Perquisites associated with home leaves: Any reimbursement of expenses incurred by the employee on the home leave travel for journey outside India for an expatriate along with his family is fully taxable in India.
Reimbursement of expenses related to shipment and storage: In case of expatriates, expenditure is incurred on storage of household goods in the home country, after the expatriate has moved to India and while carrying out assignment in India. Since, expenditure is reimbursed by Indian companies as a necessary obligation for rendering services in India, such expenses are chargeable to tax in India. However, these expenses are considered exempt when such expenses are incurred while transferring an expatriate from his home country to India, since they are considered to be a part of his professional duties.

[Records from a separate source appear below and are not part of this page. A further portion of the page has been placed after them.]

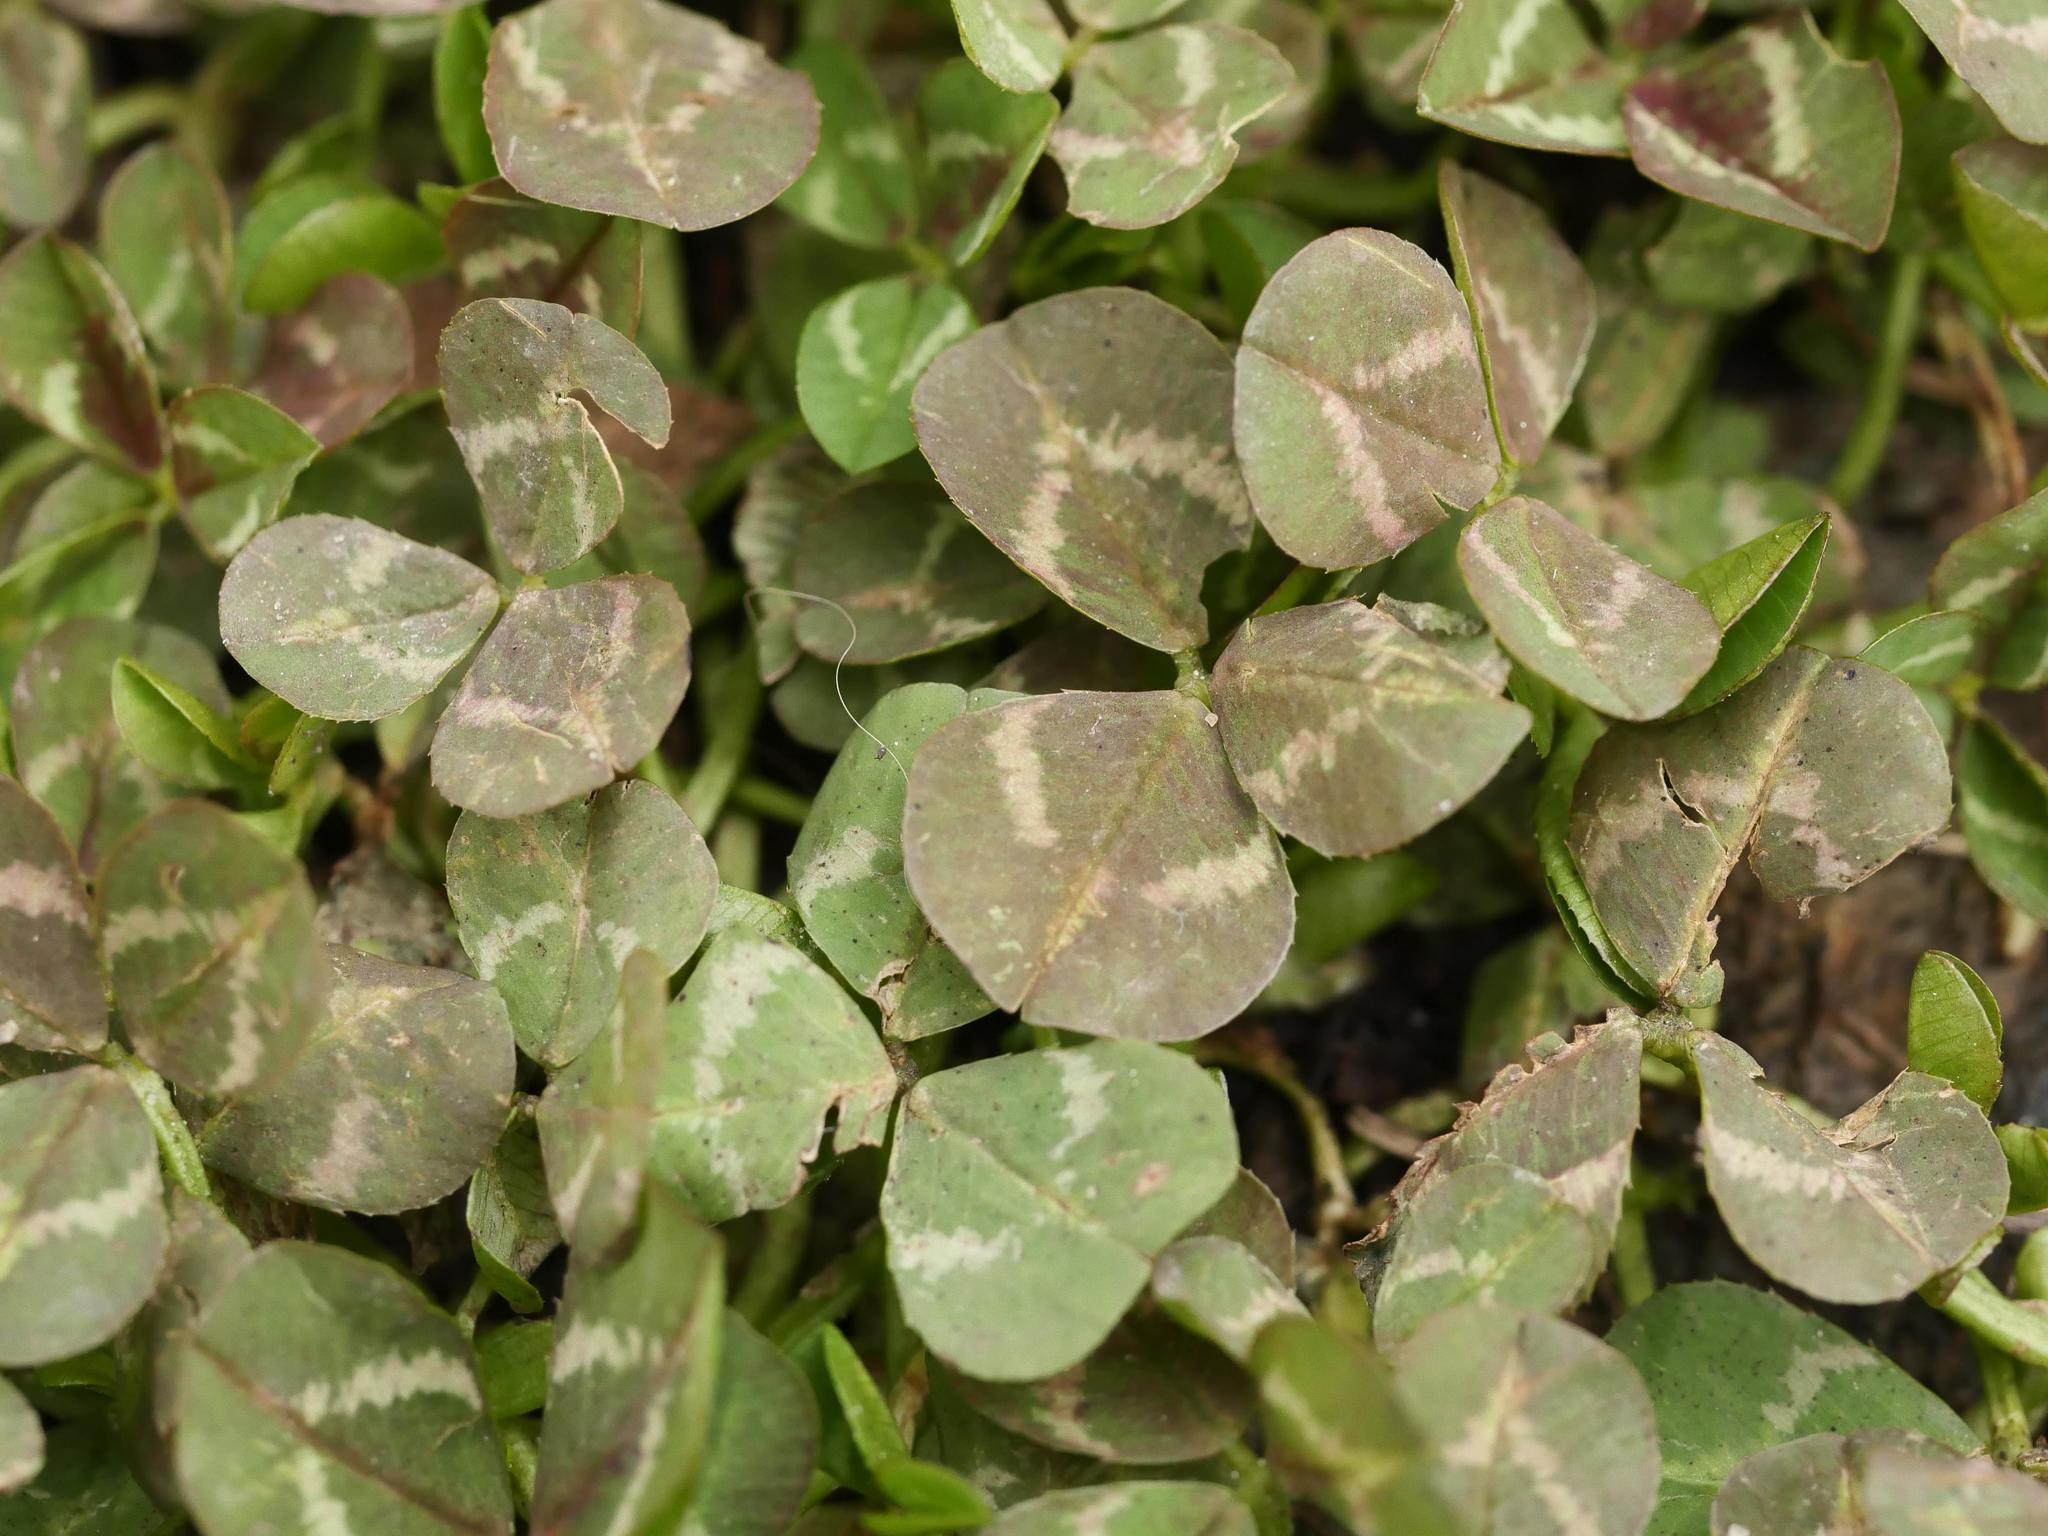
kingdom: Plantae
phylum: Tracheophyta
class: Magnoliopsida
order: Fabales
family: Fabaceae
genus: Trifolium
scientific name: Trifolium repens
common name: White clover
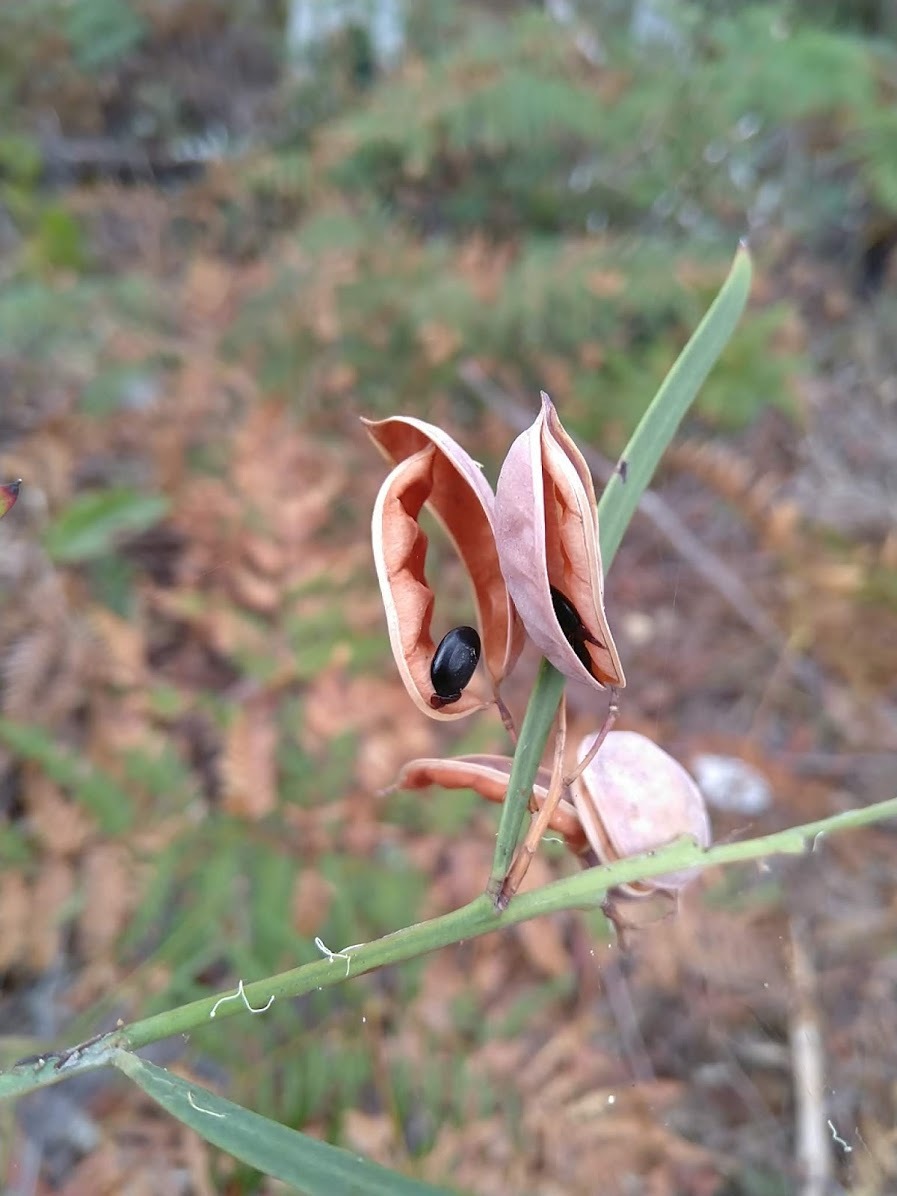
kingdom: Plantae
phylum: Tracheophyta
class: Magnoliopsida
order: Fabales
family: Fabaceae
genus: Acacia
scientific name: Acacia suaveolens
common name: Sweet acacia
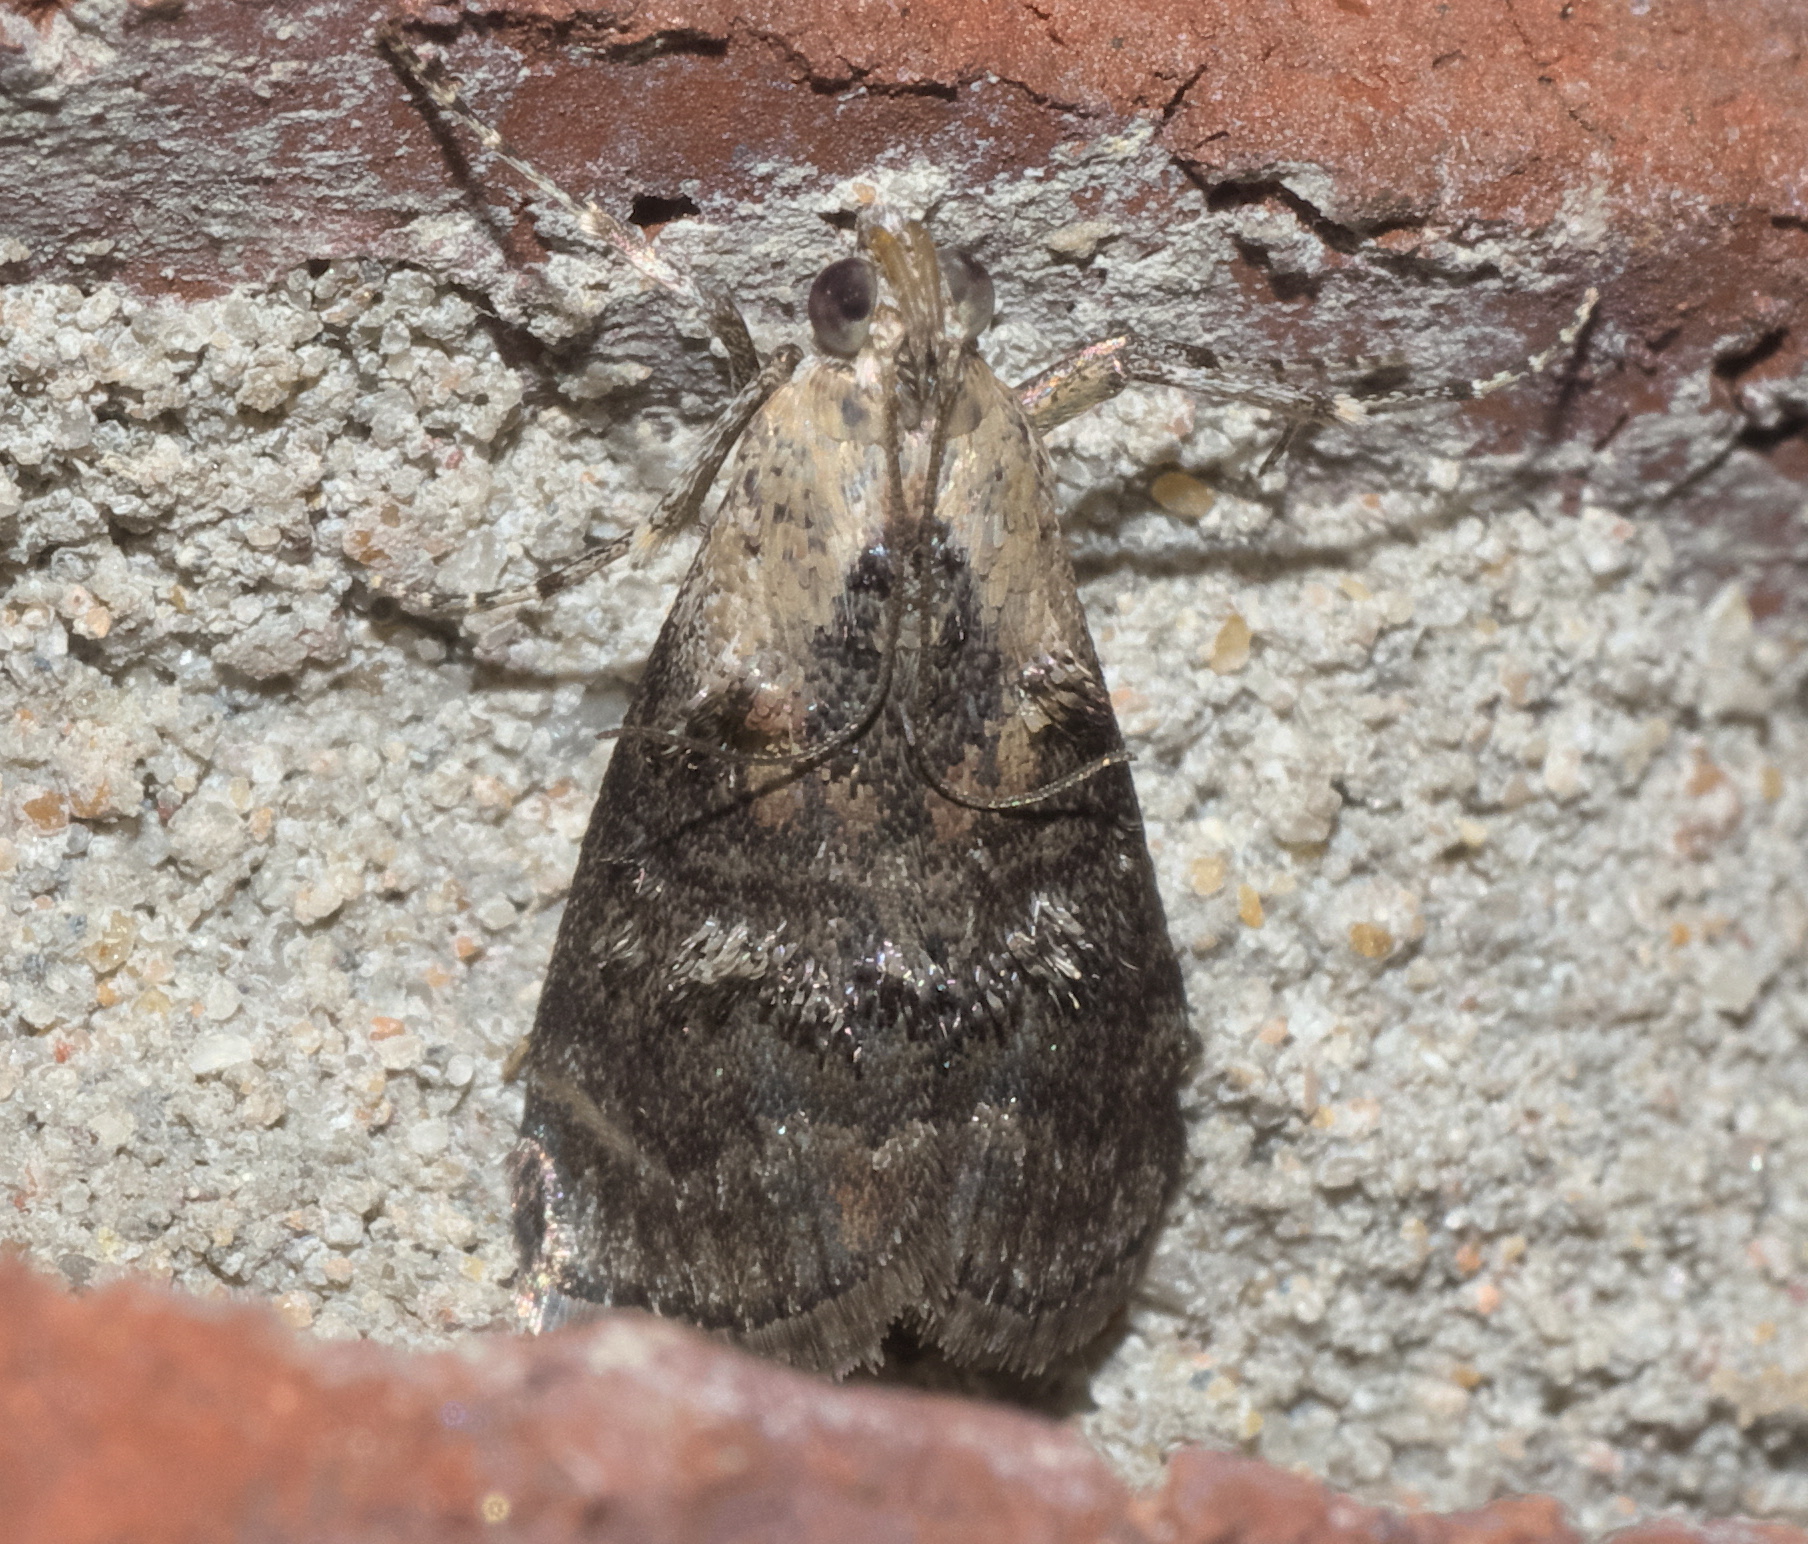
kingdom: Animalia
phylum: Arthropoda
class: Insecta
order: Lepidoptera
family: Pyralidae
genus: Pococera
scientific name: Pococera expandens
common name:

Short Stay Exemption: All such incomes earned by an expatriate in India are not taxable under the Income Tax Act, if the following conditions are met:
- The expatriate is not a citizen of India.
- The foreign company is not engaged in any trade or business in India.
- The expatriate’s stay in India is not more than 90 days.
- The employer in India cannot claim such income paid to the expatriate as a deduction under the Income Tax Act.
Other perquisites and allowances including House Rent Allowance, vehicle, accommodation: All such allowances are taxable/ exempt as per the provisions contained under the Income Tax Act.
Concept of Tax Equalization
To ensure that expatriates do not end up paying more taxes, the concept of tax equalization has been introduced wherein a hypothetical tax is deducted from the salary in the home country and the actual tax in respect of income from employment in the home country and India is borne by the employer. This hypothetical tax is withheld from the expatriate’s normal pay and held as “tax reserve” and then the employer pays all the tax associated with the home country and India.
Other important compliances that an expatriate must keep in mind:
- All expatriates must obtain a Permanent Account Number (PAN) to avoid deduction under higher rate for withholding tax rates.
- The income of an expatriate is chargeable at Maximum Marginal Rate (MMR) if his income during the year exceeds Rs.5 crores.
- All expatriates must inform the FRO in case of change in accommodation and obtain a certificate of change in address.